**Provided material**.

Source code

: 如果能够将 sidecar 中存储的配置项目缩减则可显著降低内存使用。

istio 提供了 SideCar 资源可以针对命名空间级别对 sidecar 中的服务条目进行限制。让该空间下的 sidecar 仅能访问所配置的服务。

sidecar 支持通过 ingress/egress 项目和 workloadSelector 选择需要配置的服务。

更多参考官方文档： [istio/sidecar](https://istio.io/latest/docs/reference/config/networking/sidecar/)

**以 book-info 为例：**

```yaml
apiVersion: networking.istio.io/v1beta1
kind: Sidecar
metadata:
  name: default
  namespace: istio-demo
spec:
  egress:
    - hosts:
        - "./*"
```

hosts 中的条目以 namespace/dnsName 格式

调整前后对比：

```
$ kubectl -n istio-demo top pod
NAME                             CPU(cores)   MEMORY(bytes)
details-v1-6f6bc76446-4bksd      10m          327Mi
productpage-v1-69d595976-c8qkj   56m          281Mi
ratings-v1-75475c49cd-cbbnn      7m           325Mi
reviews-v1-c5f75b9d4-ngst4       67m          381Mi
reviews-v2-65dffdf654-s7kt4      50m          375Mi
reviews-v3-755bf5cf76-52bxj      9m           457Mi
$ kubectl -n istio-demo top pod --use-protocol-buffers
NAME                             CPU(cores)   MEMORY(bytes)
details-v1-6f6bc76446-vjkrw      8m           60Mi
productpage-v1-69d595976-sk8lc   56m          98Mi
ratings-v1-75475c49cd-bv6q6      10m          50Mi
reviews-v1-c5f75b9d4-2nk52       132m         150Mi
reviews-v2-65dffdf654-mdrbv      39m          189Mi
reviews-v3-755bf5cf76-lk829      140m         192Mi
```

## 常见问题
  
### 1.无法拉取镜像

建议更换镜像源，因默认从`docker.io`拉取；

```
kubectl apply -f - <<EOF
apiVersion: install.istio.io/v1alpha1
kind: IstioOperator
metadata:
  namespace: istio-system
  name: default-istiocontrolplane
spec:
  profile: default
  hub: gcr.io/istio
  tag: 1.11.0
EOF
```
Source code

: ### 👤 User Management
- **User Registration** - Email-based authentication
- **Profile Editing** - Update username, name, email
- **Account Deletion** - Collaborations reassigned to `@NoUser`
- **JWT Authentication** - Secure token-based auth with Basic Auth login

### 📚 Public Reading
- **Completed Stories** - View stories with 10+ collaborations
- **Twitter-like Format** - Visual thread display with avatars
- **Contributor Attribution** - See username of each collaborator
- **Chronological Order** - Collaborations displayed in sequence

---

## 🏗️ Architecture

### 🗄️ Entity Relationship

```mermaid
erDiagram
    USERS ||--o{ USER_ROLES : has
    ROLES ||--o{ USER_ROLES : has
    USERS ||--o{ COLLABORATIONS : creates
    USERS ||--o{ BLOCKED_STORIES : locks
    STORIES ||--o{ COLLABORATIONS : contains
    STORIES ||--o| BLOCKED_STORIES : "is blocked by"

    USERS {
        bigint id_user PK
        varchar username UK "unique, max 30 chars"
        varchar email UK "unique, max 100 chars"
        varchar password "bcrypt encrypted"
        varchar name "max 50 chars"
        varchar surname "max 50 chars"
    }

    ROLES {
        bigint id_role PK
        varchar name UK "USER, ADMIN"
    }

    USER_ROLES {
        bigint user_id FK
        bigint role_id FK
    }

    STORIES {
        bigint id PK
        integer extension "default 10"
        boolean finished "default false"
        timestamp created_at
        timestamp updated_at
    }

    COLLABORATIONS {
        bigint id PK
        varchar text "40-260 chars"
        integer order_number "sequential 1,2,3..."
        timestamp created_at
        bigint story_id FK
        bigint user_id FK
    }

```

**What you have to do**. Reproduce, word for word, every line starting at the line that contains "### 📚 Public Reading" and ending with the final line of the entries.

**Expected output**.
### 📚 Public Reading
- **Completed Stories** - View stories with 10+ collaborations
- **Twitter-like Format** - Visual thread display with avatars
- **Contributor Attribution** - See username of each collaborator
- **Chronological Order** - Collaborations displayed in sequence

---

## 🏗️ Architecture

### 🗄️ Entity Relationship

```mermaid
erDiagram
    USERS ||--o{ USER_ROLES : has
    ROLES ||--o{ USER_ROLES : has
    USERS ||--o{ COLLABORATIONS : creates
    USERS ||--o{ BLOCKED_STORIES : locks
    STORIES ||--o{ COLLABORATIONS : contains
    STORIES ||--o| BLOCKED_STORIES : "is blocked by"

    USERS {
        bigint id_user PK
        varchar username UK "unique, max 30 chars"
        varchar email UK "unique, max 100 chars"
        varchar password "bcrypt encrypted"
        varchar name "max 50 chars"
        varchar surname "max 50 chars"
    }

    ROLES {
        bigint id_role PK
        varchar name UK "USER, ADMIN"
    }

    USER_ROLES {
        bigint user_id FK
        bigint role_id FK
    }

    STORIES {
        bigint id PK
        integer extension "default 10"
        boolean finished "default false"
        timestamp created_at
        timestamp updated_at
    }

    COLLABORATIONS {
        bigint id PK
        varchar text "40-260 chars"
        integer order_number "sequential 1,2,3..."
        timestamp created_at
        bigint story_id FK
        bigint user_id FK
    }

```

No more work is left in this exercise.